**YOUR INSTRUCTIONS**: Reproduce each of the following lines exactly as it stands, leaving out the pictures.
Start of Block
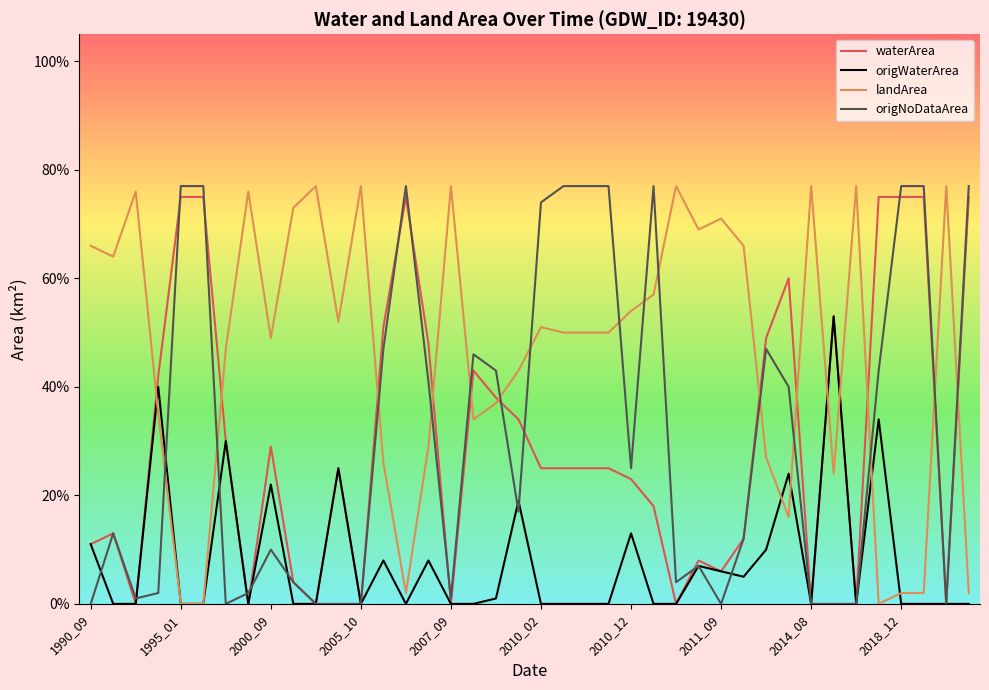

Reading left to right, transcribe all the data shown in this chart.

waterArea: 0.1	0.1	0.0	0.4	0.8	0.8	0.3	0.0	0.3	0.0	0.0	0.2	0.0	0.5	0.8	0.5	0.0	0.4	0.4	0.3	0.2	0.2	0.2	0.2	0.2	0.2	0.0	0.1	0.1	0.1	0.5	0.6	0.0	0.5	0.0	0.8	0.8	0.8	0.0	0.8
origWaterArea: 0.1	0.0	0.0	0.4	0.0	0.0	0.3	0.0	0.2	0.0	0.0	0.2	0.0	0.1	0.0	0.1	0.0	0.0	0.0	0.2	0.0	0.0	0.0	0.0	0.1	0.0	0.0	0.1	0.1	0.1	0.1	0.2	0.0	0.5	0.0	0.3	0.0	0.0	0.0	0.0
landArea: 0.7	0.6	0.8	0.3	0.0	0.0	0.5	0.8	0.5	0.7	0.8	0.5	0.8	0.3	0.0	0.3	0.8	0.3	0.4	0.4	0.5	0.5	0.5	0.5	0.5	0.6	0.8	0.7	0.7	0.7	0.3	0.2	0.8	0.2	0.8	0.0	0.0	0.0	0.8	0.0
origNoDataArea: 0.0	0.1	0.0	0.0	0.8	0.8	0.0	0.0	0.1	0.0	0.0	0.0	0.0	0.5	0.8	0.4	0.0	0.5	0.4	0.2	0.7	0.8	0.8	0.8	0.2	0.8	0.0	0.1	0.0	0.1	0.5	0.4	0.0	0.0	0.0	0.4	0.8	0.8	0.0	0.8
End of Block
**YOUR SOLUTION**:
Reading left to right, transcribe all the data shown in this chart.

waterArea: 0.1	0.1	0.0	0.4	0.8	0.8	0.3	0.0	0.3	0.0	0.0	0.2	0.0	0.5	0.8	0.5	0.0	0.4	0.4	0.3	0.2	0.2	0.2	0.2	0.2	0.2	0.0	0.1	0.1	0.1	0.5	0.6	0.0	0.5	0.0	0.8	0.8	0.8	0.0	0.8
origWaterArea: 0.1	0.0	0.0	0.4	0.0	0.0	0.3	0.0	0.2	0.0	0.0	0.2	0.0	0.1	0.0	0.1	0.0	0.0	0.0	0.2	0.0	0.0	0.0	0.0	0.1	0.0	0.0	0.1	0.1	0.1	0.1	0.2	0.0	0.5	0.0	0.3	0.0	0.0	0.0	0.0
landArea: 0.7	0.6	0.8	0.3	0.0	0.0	0.5	0.8	0.5	0.7	0.8	0.5	0.8	0.3	0.0	0.3	0.8	0.3	0.4	0.4	0.5	0.5	0.5	0.5	0.5	0.6	0.8	0.7	0.7	0.7	0.3	0.2	0.8	0.2	0.8	0.0	0.0	0.0	0.8	0.0
origNoDataArea: 0.0	0.1	0.0	0.0	0.8	0.8	0.0	0.0	0.1	0.0	0.0	0.0	0.0	0.5	0.8	0.4	0.0	0.5	0.4	0.2	0.7	0.8	0.8	0.8	0.2	0.8	0.0	0.1	0.0	0.1	0.5	0.4	0.0	0.0	0.0	0.4	0.8	0.8	0.0	0.8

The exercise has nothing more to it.